Под ружейным огнем Змаевич одним из первых пробился на палубу. Крутясь чертом, начал отбиваться шпагой сразу от трех шведов. Перед глазами замелькали красные щетинистые усы, потное восковое лицо. Изловчился, присел и достал мгновенным уколом красные усы. Набежали гренадеры, стало легче. Припадая, сделал обманный выпад влево. Швед на миг растерялся, и Змаевич неожиданным ударом полоснул его. Швед мешковато осел. Отшвырнув сломанную шпагу, командор бросился за убегавшим королевским капитаном. Догнал и толкнул в спину. Капитан растянулся на палубе, вскочил с диковинным проворством и, выхватив нож, бросился на командора.

На какой-то миг затмило от ярости глаза, Змаевич узнал Розенкранца. Вишнево пунцовея, люто крикнул в черные оскаленные зубы:

— Вот ты где, оборотень! Я тебя давно ищу!

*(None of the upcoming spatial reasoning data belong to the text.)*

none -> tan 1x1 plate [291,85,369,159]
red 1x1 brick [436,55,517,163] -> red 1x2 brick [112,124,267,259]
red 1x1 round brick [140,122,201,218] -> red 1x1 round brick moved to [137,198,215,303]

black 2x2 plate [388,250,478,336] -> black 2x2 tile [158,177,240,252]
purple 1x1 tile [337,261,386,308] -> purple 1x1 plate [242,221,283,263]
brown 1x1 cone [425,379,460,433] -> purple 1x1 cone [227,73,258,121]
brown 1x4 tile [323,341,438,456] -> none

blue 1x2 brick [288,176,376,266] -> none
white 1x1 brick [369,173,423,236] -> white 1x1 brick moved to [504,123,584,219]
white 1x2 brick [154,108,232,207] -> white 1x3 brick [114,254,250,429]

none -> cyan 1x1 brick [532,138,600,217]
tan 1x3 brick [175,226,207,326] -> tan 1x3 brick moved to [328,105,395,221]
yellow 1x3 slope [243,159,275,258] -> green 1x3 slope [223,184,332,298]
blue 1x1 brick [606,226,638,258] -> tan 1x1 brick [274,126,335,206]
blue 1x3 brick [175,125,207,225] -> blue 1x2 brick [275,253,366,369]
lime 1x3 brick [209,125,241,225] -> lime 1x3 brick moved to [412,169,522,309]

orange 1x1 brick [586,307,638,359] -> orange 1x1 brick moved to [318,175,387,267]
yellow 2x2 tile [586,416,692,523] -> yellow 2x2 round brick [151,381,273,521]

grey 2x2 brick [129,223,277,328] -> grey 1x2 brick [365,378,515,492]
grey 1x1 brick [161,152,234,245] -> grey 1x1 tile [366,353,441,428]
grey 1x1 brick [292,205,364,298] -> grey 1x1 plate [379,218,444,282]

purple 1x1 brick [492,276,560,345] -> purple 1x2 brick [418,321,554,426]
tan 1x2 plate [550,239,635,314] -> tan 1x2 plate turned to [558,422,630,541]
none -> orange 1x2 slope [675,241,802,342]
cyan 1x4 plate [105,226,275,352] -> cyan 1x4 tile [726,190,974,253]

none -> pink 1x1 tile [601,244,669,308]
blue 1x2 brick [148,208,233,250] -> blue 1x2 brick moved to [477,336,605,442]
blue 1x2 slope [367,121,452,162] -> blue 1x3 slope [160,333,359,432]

Поймав руку Розенкранца, Змаевич ловко выбил нож и со страшной силой кинул предателя себе на плечо; нагнулся, перебрасывая датчанина назад, рванул руку вниз, ощущая по хрустящему звуку, как ломаются в локте суставы. В исступлении долго бил его ботфортами. Дико вращая бешеными глазами, остановил трех солдат, повелел связать бесчувственного Розенкранца и срочно отправить его к Апраксину.

К Петру обессиленно пробился с каким-то докладом Ягужинский — лицо смугло-синее, как из олова, но запавшие глаза с проступившей радостью. Генерал-адъютант одной рукой растирал по щекам полосы копоти, другой подавал прошитый конверт.

Царь неожиданно легко повернулся всей своей массивной фигурой. Сияя глазами, выгнутой вверх гибкой ладонью остановил руку Ягужинского, сказал просветленный:

— Павлуша, не на то надобно время сейчас тратить. Наперво пиши реляцию для всех наших посланников в Европе о дотоле не бывшей у нас виктории на море…

Битва стихала. Серебряные дымы тянулись к солнцу. На шхерботе, плохо видимом из-за чадящей громады фрегата, взметнулось ослепительно-молочное зарево взрыва. Глухим стонущим громом зарокотала вода. Рев орудий замер, и в редеющей пороховой дымке последний раз брызнула лучистая картечь.